Three Tools, One Deadline
The decision affected three separate products that Google had been building since 2025 as a free entry point into the Gemini ecosystem for developers. Gemini CLI, an open source terminal coding agent, and the Gemini Code Assist plugins for popular editors stopped serving requests from free users and Google AI Pro and Ultra subscribers on the old plan as of June 18. The third piece of the puzzle, Gemini Code Assist for GitHub, an automated code reviewer for pull requests, got an extra month and finally disappeared on July 17.
Versions for corporate customers, covered by Gemini Code Assist Standard or Enterprise licenses, along with access through Google Cloud, remain unchanged. Those paying customers, on corporate subscriptions, are now the only group for which Google still maintains the full functionality of the former free tools.
Antigravity Replaces Open Source
Google is replacing the discontinued tools with a single product line under the Antigravity brand, comprising a desktop app and the new Antigravity CLI. Unlike Gemini CLI, which was an open source project that accepted community contributions, Antigravity CLI is a closed binary written in Go. Google describes it as faster and built for multi-agent workflows, sharing its architecture with the Antigravity 2.0 app.
The change hits hardest on the limits. Gemini CLI allowed a thousand free queries a day, making it a genuine alternative to competitors' paid tools. The free tier of Antigravity CLI offers roughly twenty queries a day, fifty times fewer. For developers who relied on the tool in their daily work, that effectively means moving to a paid plan.
Automation Breakage
The June 18 shutdown came with no transition period for some users, which hit infrastructure that called the gemini command directly. Scripts in GitHub Actions workflows, Makefile targets, Docker containers, and cron jobs built on the old interface stopped working overnight. Migrating to Antigravity CLI also requires adjusting MCP configuration, which, according to developers, quietly broke a number of existing CI/CD pipelines.
In its year of existence, Gemini CLI had built an active community around itself. More than one hundred thousand GitHub stars and six thousand merged pull requests from outside developers put it among the most popular open source AI coding tools alongside rival projects. Closing the source code in its successor means those same contributors no longer have visibility into the development of the tool they helped build.
Context Behind the Decision
Google's move fits a broader trend of consolidating AI-powered developer tools around paid plans, following a phase of aggressively giving away free access in 2025. A similar tension between free access and infrastructure costs surfaced around the same time at Anthropic, which cut back free access to Claude and then partially reversed course under public criticism. Google, unlike its rival, has so far given no sign of backing away from the new, lower limits.
Gemini Code Assist for GitHub ran for just over a year after its February 2025 launch. The tool let students, freelancers, and smaller startups hand off basic code reviews to an AI agent without paying for a subscription. The corporate version of the GitHub tool remains available unchanged.

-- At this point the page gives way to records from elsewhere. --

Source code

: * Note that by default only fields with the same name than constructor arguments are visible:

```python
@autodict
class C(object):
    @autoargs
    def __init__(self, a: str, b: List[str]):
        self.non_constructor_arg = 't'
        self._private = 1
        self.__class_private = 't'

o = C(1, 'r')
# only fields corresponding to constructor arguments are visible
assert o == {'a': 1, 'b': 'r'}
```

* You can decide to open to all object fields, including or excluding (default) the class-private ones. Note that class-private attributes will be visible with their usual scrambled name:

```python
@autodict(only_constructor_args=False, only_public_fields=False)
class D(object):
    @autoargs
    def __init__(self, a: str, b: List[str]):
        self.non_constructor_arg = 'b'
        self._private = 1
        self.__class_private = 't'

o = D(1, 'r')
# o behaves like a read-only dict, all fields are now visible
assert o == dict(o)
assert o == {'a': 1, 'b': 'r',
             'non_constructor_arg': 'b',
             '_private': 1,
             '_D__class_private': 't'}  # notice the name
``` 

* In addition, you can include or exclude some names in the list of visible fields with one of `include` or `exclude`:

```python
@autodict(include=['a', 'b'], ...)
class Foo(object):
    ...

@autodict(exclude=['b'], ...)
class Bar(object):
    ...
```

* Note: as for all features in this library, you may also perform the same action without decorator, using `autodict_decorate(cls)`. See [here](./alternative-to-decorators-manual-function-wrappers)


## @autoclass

What It Means for Developers
For Polish development teams that had built part of their automation or free code review around Gemini tools, the change forces a choice: migrate to the paid tier of Antigravity, or switch to competing tools such as GitHub Copilot, Claude Code, or Cursor. The market for AI coding assistants remains highly competitive, and Google's decision could push some users toward rivals offering more predictable terms of free access.